TASK DESCRIPTION => Gather every line of the records below that contains the string "extract", and copy each such line in full.
****************
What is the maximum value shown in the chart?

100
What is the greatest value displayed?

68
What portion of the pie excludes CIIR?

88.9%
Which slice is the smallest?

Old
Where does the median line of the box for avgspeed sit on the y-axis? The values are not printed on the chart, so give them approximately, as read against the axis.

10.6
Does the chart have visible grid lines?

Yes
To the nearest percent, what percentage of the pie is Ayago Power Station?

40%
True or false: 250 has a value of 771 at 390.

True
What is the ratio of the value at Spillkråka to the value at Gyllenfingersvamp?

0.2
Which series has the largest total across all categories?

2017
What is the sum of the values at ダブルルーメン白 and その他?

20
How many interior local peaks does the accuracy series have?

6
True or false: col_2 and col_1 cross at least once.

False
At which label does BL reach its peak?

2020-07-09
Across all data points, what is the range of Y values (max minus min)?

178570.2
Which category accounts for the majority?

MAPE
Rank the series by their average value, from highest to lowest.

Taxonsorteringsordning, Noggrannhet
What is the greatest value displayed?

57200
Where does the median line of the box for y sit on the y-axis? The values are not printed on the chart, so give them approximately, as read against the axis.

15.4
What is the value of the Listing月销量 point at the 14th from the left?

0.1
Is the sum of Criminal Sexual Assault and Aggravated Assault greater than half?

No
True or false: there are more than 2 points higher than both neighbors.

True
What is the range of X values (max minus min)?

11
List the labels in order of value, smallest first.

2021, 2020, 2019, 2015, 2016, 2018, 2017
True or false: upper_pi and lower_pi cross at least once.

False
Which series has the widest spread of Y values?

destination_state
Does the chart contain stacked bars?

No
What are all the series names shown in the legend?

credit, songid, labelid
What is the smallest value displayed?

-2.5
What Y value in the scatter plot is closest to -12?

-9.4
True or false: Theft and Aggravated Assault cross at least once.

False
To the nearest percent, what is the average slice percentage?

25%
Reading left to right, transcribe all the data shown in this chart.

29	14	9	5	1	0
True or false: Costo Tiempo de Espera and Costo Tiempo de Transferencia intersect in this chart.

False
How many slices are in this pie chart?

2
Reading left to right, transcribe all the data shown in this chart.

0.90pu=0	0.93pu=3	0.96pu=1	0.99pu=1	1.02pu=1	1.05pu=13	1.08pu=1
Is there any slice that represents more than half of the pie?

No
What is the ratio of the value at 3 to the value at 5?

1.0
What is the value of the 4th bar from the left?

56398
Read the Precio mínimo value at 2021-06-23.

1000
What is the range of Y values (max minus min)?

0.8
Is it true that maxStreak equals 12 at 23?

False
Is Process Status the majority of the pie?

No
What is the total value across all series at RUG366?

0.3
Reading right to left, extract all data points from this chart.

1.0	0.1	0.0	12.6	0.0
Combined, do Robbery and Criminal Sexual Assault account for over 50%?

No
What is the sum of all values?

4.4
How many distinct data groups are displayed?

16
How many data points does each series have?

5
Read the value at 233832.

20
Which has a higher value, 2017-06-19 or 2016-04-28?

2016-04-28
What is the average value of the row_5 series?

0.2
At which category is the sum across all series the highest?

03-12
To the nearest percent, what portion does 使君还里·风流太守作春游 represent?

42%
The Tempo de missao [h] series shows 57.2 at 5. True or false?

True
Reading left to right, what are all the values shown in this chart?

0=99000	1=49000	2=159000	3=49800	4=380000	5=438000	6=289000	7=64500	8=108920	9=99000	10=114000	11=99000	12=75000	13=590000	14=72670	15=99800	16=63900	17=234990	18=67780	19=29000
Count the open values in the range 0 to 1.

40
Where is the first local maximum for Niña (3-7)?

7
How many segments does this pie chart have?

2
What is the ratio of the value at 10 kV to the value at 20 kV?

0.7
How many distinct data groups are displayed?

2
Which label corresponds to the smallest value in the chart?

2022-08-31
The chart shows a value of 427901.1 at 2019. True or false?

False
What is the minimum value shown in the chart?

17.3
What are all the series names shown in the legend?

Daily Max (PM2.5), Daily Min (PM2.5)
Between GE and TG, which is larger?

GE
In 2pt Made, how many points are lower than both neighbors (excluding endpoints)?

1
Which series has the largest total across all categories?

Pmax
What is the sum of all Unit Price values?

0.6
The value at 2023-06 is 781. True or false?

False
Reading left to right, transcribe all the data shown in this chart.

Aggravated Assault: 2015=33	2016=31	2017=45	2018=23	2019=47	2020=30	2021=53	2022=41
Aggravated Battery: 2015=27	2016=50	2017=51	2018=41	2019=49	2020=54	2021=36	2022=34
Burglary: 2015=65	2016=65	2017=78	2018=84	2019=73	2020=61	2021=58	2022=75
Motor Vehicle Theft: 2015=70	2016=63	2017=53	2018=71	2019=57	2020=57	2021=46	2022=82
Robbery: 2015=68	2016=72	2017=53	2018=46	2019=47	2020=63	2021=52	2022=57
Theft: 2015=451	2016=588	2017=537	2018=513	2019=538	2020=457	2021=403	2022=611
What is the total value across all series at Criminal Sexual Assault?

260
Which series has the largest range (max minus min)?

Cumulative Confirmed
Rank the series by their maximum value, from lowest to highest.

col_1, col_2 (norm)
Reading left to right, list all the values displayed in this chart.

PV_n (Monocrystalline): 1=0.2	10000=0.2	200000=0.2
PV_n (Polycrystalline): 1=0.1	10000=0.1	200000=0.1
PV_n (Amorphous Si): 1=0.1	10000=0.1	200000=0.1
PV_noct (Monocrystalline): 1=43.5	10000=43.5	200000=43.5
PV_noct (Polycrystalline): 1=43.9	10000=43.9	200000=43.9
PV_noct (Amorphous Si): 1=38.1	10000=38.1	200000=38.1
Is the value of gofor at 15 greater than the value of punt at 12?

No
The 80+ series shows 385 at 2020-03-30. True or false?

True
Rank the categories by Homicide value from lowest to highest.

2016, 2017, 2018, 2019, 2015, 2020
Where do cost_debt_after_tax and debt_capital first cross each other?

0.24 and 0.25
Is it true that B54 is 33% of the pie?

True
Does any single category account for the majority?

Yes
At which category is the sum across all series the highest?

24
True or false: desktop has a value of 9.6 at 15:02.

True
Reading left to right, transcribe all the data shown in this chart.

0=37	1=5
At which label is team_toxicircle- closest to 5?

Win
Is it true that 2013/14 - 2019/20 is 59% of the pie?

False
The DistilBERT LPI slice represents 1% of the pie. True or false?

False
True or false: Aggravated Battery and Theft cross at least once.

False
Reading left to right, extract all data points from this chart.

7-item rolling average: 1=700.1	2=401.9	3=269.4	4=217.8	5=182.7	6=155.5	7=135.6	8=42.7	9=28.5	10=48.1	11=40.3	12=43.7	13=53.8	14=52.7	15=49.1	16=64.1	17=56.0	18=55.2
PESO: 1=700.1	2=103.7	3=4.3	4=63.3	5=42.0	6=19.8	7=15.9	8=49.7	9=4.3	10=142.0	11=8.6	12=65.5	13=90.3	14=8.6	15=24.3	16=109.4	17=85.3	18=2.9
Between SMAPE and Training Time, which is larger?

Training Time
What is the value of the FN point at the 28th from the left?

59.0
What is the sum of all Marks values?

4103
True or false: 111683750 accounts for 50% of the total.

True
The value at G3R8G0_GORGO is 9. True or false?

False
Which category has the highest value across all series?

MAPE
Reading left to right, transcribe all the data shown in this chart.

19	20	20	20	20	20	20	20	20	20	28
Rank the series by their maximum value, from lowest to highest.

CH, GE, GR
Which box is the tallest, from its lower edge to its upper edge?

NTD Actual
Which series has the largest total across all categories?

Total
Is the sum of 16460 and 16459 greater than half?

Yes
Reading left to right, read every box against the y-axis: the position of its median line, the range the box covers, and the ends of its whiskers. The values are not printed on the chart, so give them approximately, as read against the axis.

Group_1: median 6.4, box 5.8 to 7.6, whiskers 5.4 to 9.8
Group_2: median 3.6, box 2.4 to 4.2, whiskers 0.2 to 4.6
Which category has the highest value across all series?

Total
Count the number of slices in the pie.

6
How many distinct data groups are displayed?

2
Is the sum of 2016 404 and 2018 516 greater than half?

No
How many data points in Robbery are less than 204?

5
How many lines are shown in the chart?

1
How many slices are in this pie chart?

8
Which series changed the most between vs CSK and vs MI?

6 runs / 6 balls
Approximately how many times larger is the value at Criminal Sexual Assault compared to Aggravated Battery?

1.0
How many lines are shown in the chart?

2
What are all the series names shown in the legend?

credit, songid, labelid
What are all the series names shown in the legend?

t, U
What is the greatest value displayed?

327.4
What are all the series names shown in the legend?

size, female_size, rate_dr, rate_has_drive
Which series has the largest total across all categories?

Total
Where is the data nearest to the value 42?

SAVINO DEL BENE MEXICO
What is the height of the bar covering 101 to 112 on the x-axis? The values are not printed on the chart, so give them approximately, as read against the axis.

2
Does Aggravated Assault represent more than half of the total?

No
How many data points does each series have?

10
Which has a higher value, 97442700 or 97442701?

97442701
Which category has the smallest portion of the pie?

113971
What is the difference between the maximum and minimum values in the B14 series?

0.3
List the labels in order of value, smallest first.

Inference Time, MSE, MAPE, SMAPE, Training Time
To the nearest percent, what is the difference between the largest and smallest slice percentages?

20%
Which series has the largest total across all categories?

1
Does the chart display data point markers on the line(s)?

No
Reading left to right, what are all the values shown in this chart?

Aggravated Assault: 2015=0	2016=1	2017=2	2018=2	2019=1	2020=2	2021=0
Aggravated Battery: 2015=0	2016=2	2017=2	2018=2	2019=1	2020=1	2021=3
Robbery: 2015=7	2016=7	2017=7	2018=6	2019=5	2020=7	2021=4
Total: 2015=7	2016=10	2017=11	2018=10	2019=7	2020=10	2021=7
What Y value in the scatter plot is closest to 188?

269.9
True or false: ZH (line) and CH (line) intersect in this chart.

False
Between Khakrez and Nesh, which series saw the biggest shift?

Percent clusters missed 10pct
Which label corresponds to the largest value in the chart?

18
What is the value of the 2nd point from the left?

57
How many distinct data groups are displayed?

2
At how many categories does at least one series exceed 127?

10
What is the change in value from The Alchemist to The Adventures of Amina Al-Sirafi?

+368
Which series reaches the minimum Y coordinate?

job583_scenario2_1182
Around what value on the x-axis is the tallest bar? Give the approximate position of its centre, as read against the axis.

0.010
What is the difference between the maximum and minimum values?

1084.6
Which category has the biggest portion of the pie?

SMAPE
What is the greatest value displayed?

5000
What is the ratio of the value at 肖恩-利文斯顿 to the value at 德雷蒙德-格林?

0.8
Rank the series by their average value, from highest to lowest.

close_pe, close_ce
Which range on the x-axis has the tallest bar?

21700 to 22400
****************
FINISHED EXERCISE =>
Reading right to left, extract all data points from this chart.
Reading left to right, extract all data points from this chart.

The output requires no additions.